Debating this point is a bit like bike shedding and besides the point.
The point is they can't think nearly as closely like humans, but a network of them can seemingly do intelligent things. Intelligence is only about shared goals and beliefs with an agent(the other ants in this example) and achieving them.
Most of it is mediocre creativity and a low willingness to adapt their prompting patterns for an optimal ratio of effort to output quality. Most people who don't understand yet expect LLMs to read their minds when they would better of orienting themselves as student who have zero experiencing developing the arsenal strategies that elicit productivity gains.
They haven't developed any intuition into which kinds of questions are worth prompting, which kinds of context are effective, or even which kinds of limitations apply to which models.
Business Advice including marketing, reaching out to investors, understanding SAFE notes (follow up questions after watching the Y Combinator videos), customer interview design. All of which, as an engineer, I had never done before.

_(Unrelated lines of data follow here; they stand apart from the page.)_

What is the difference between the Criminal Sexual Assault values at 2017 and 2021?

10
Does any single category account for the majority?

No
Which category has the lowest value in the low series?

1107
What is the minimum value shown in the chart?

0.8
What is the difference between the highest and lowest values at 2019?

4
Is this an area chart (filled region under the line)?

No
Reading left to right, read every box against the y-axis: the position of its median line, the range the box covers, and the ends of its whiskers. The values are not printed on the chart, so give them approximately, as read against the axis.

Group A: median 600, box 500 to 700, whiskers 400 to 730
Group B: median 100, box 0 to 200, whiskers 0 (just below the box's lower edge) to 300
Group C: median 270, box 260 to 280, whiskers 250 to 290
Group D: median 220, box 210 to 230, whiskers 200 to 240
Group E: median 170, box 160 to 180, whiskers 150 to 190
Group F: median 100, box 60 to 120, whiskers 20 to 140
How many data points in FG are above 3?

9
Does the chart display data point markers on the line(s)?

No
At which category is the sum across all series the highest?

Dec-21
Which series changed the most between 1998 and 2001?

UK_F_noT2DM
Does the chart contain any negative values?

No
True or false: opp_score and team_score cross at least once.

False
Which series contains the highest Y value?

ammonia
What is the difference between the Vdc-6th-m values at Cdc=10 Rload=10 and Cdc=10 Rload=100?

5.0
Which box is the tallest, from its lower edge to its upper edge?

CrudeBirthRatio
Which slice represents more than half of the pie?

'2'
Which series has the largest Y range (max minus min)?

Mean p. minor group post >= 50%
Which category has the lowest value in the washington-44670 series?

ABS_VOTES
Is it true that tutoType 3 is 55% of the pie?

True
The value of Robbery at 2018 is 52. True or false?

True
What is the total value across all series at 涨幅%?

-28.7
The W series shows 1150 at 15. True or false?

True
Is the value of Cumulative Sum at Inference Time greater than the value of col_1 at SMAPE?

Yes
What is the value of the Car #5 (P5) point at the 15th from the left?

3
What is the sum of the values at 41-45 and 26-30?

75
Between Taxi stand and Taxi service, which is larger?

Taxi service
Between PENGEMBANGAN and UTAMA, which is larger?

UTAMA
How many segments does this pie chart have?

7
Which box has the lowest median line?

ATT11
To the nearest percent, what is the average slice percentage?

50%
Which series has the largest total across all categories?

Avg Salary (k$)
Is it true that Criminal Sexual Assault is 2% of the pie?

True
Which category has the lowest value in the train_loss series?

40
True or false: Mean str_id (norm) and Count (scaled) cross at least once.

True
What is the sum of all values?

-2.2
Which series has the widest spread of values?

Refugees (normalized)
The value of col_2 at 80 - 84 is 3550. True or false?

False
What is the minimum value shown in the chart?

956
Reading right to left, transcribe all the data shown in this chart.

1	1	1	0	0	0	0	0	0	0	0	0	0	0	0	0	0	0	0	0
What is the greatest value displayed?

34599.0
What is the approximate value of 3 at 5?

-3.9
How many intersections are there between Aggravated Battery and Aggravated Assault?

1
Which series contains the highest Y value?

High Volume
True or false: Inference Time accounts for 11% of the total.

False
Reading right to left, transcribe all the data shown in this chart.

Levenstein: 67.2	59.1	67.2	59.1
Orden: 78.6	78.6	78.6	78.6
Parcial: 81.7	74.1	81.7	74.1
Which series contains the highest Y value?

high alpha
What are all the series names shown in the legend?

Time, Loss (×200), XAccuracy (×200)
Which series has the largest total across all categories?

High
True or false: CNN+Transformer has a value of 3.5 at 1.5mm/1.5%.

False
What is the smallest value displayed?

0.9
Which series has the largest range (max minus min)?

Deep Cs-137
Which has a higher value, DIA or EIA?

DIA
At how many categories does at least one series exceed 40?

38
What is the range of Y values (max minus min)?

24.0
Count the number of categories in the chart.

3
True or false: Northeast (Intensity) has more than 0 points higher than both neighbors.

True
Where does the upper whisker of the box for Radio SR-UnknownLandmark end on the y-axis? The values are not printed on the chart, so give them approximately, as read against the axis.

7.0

Create SQL queries for all kinds of business metrics including Monthly/Daily Active users, breakdown of users by country, abusive user detection and more.
Automated unit test creation. Not just the happy path either.
Automated data repository creation, based on a one shot example and MySQL text output describing the tables involved. From this, I have super fast data repositories that use raw SQL to get/write data.
Helping with challenging code problems that would otherwise need hours of searching google or reading the docs.
Database and query optimization.
Code Review. This has caught edge case bugs that normal testing did not detect.
I'm going to try out aider + claude sonnet 3.5 on my codebases. I have heard good things about it and some rave reviews on X/twitter. I watched a video where an engineer had a bug, described it to some tool (which wasn't specified, but I suspect aider), then Claude created a test to reproduce the bug and then fixed the code. The test passed, they then did a manual test and the bug was gone.